To determine whether their findings were relevant to mammals, the authors used embryonic rat midbrain cultures transduced with α-syn-A53T, a variant of α-syn linked to early-onset PD. Expression of the A53T mutant induced reproducible cell toxicity. Additionally, surviving neurons displayed aberrant morphology. The compounds (1–3) and (6) were potent suppressors of α-syn toxicity in these rat midbrain cultures, resulting in an increase in the relative number of dopaminergic neurons. Neuron morphology also remained normal. Compounds (4) and (5) did not affect α-syn toxicity (see fig. 4 in Su et al.). Interestingly, compounds (1) and (4), and to a lesser extent (3) and (5), prevented rotenone-induced toxicity (see fig. 6 in Su et al.). Rotenone is a mitochondrial complex I inhibitor that is often used to model PD-like mitochondrial damage in rodents. This finding is significant because it illustrates that the compounds can cure PD symptoms that are not directly caused by α-syn aggregation.

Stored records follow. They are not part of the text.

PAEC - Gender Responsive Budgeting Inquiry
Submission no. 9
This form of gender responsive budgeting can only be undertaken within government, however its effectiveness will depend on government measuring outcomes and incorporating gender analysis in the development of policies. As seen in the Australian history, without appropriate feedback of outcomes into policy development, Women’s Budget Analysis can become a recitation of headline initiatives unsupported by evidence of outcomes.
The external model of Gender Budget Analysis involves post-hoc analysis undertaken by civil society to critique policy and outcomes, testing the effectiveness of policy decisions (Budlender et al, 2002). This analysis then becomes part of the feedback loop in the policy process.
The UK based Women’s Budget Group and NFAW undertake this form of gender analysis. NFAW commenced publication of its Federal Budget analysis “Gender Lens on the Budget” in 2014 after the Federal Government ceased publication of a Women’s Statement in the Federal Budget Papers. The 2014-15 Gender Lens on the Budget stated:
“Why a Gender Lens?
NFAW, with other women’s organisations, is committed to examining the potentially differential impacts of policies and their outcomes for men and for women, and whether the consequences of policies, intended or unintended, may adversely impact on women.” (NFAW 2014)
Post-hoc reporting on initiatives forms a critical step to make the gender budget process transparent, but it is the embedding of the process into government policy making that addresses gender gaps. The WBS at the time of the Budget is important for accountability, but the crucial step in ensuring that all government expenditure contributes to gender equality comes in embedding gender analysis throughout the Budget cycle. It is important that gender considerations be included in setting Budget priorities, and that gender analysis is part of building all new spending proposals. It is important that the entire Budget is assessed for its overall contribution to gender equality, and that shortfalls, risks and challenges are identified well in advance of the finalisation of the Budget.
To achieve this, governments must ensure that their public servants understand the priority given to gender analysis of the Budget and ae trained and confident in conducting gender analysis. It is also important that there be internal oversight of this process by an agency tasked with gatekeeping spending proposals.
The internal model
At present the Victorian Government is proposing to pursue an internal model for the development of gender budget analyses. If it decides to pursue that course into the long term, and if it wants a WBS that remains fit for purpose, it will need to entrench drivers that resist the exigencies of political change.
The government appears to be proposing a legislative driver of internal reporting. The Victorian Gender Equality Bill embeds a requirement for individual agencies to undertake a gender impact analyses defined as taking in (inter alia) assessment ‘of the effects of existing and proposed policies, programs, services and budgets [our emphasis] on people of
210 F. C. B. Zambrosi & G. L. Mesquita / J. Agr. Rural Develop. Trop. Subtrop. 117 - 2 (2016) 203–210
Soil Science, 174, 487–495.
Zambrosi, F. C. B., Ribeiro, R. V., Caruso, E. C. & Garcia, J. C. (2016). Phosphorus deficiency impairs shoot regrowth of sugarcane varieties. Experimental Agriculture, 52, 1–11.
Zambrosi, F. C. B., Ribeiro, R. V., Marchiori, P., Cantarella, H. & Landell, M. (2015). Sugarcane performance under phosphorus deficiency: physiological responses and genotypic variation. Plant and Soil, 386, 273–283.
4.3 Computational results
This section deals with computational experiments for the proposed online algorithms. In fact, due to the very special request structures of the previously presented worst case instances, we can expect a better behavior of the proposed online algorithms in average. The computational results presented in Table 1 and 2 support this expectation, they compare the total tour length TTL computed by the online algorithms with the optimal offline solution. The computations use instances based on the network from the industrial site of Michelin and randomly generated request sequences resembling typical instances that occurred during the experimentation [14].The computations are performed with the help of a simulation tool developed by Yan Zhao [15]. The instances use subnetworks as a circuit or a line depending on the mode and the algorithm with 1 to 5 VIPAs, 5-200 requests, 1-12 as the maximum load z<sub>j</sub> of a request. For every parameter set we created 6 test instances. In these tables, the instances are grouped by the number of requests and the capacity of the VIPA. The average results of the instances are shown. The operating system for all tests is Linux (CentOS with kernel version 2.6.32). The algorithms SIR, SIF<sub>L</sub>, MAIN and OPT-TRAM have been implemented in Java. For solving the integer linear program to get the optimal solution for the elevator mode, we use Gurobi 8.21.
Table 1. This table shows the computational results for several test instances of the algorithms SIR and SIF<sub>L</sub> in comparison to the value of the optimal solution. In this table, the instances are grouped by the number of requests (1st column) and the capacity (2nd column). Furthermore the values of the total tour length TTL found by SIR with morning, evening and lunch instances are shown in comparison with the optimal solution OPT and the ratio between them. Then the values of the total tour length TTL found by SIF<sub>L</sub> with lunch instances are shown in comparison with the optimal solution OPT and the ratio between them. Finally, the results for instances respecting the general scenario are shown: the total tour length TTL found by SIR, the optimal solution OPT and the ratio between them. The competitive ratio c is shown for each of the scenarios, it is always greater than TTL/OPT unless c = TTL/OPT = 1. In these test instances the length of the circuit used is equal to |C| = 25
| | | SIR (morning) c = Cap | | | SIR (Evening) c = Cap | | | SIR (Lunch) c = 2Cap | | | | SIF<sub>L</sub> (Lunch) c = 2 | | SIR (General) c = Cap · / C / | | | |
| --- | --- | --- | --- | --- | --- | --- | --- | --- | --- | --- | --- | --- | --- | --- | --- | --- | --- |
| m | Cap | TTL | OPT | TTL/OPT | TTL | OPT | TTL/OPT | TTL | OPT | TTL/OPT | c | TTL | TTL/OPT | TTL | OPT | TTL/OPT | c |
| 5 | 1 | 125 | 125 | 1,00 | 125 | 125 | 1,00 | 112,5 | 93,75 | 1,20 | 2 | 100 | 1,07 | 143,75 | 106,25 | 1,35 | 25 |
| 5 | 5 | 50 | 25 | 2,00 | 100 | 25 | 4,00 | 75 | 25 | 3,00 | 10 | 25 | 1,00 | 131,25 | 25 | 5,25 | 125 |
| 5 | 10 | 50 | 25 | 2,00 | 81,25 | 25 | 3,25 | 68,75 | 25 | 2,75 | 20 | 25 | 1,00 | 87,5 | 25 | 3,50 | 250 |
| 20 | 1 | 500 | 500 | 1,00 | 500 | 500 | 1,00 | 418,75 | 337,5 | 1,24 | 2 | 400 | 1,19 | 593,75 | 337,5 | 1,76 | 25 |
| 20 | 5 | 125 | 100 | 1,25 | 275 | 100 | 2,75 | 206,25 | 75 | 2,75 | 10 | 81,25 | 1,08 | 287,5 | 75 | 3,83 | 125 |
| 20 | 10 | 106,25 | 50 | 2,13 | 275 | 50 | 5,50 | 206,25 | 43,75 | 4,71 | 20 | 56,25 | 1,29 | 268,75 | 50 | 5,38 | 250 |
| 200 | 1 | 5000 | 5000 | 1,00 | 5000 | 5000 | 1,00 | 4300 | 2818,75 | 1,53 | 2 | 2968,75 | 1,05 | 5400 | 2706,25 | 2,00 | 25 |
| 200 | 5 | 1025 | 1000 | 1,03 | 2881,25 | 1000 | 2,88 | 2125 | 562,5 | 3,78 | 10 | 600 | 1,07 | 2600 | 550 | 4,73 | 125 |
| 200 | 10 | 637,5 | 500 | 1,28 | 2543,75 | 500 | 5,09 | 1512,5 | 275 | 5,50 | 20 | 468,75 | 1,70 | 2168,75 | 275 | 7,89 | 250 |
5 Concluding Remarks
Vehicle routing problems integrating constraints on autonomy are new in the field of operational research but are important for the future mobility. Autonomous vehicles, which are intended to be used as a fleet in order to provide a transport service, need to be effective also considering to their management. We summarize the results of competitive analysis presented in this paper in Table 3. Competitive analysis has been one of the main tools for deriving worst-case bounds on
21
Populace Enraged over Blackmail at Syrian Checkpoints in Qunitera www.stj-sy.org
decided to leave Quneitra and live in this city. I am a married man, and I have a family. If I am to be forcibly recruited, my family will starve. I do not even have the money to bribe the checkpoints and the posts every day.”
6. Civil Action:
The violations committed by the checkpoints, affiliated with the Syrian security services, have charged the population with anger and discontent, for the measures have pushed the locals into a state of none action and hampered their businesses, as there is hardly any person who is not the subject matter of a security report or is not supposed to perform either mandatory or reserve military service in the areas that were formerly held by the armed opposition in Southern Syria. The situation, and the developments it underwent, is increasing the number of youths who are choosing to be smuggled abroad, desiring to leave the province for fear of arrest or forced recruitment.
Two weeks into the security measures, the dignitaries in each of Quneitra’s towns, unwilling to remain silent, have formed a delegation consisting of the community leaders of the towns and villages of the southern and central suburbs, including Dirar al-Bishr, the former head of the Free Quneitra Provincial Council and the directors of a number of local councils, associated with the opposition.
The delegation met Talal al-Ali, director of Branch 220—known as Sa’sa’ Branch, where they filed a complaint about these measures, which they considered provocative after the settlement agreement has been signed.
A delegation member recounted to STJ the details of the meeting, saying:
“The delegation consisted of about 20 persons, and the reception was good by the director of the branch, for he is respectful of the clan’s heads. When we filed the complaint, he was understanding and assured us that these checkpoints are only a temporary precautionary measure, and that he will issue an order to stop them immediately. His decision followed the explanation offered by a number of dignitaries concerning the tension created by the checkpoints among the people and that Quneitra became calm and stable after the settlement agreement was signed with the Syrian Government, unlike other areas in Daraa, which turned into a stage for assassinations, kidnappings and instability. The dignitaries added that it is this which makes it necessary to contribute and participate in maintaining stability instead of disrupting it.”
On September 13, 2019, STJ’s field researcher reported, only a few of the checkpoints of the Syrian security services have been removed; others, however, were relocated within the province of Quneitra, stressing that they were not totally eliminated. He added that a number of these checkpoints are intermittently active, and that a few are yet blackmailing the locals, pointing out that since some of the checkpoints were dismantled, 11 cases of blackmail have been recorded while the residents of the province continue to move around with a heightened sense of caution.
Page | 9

The results presented in this article are exciting; however, it is still unclear whether the bioactive molecules are truly effective at reversing aberrant cell phenotypes after the α-syn aggregation has caused cellular toxicity. Although rescue experiments were performed in C. elegans with positive results, it is necessary to perform these studies in other systems to show that the compounds are able to reverse the α-syn phenotype and not simply prevent it. Effective PD drugs need to be administered after the onset of disease, not before. Additionally, the cellular target of the bioactive compounds is unknown, and there is not enough evidence to conclude that the compounds are not interacting with α-syn itself. Understanding how these molecules work could reveal much about the etiology of PD. Affinity chromatography with immobilized bioactive compounds could be used to identify their in vivo targets. Targets might also be identified by using chemical-genetic profiling in yeast (Parsons et al., 2004; Parsons et al., 2006). In this technique, libraries of haploid deletion mutants would be screened with the drugs to identify hypersensitive strains. Comparisons with known chemical-genetic profiles and genetic interaction maps could then be used to elucidate possible target pathways and illuminate the mode of action of these compounds.
The initial causes of PD are not fully understood. Although α-syn can clearly play a role in the development of the disease, multiple pathways are intimately linked: oxidative damage, proteasomal impairment, α-syn aggregation, mitochondria dysfunction and ER-Golgi trafficking defects may all contribute to the death of dopaminergic neurons. Although Su et al. (Su et al., 2009) do not offer insight into all aspects of this complex network of disease pathology, their results are very encouraging and bring us one step closer to the possibility of treating various cellular symptoms of PD with a single drug. In a broader sense, the work of Su et al. implies the existence of a target that is common to multiple pathways implicated in PD. Although currently elusive, this target presents an ideal therapeutic site.